Venturing into the cut-throat world of short story fiction, I subtly dis multi-level marketing and insult Leprechauns. All that glitters is not gold, but some people seem to think that maybe if we close our eyes and wish really hard, it will be. Nope.

Truth is, Finley reminded me of a Leprechaun. It’s probably because he had a beard without a mustache, and he always wore an impish little grin. Or maybe it was his bouncing manner, which seemed far too youthful for his years. I’m not sure.

But I am sure that Finley was the one who first told me about the idea of “free money.”

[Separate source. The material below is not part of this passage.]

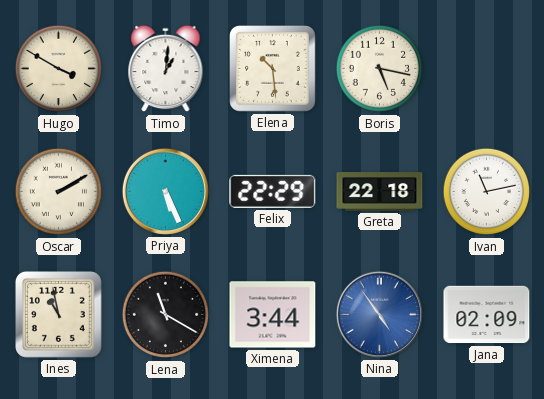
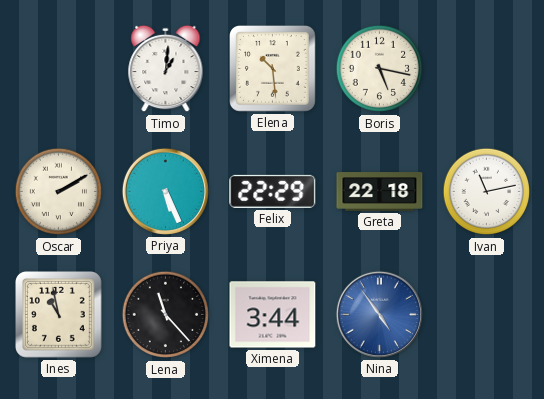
Hugo: 3:50 -> none
Lena: 11:20 -> 11:23
Jana: 02:09 -> none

As Fin explained it, through an Amway-like multi-level marketing process (which Fin called “the best distribution network in the world”), I could make a fortune and retire after only a few years time. In essence, someone recruits Finley and takes a small percentage of the money he makes. Finley then recruits others, takes a small percentage of the money they make, and so on. The money comes from mail-order sales to whoever you can find to buy various trinkets of dubious value. If you buy products yourself, so much the better for you (and your recruiter).

“Most people are skeptical,” said Fin, probably sensing my wariness. “That’s why we give them this prospective tape.”

The “prospective tape” turned out to be an ex-community college economics professor gone off on some rambling, vaguely masturbatory economic discourse that had so little to do with “multi-level marketing” that I wondered what he was smoking.

“Don’t you want to have financial security?” asked the prof at the end of his monologue, “I sure do.”

When I met with Fin again, I could tell he was disappointed that I remained unconvinced.

“Don’t you want to have financial security?” asked Fin. “I sure do,” he said.

I told Fin that it sounded interesting, but I was pretty confused. Fin just smiled his goofy, blissfully ignorant smile.

“Really, what we need to do is sit down and talk about your interests,” he said. “I’ve got some other people above me that are more into it, and they’re always glad to sit down with me and help with my business. See, they’ll help you as you build your business and me as I build my business. At the same time, they’re building their business by helping you build your business and me build my business,” he said, each time emphasizing the word business with a inflection that made me think he was perverting the word and the concept.

I started to speak but stopped, and just sort of walked away. He tried to talk with me about the “business” in the days following, but I always made excuses.

I never had the courage to tell Finley that the head of Amway was convicted in Canada of running a pyramid scheme. I never told him that I thought that multi-level marketing “free money” was a perversion of the work ethic, with neither risk nor investment. And finally, I never told Fin that he really did remind me of a Leprechaun, except that there was no pot of gold; I knew that his gleeful chase for the rainbow of riches would lead to an open, empty hole.

I couldn’t have told him any of it—it would’ve broken his heart.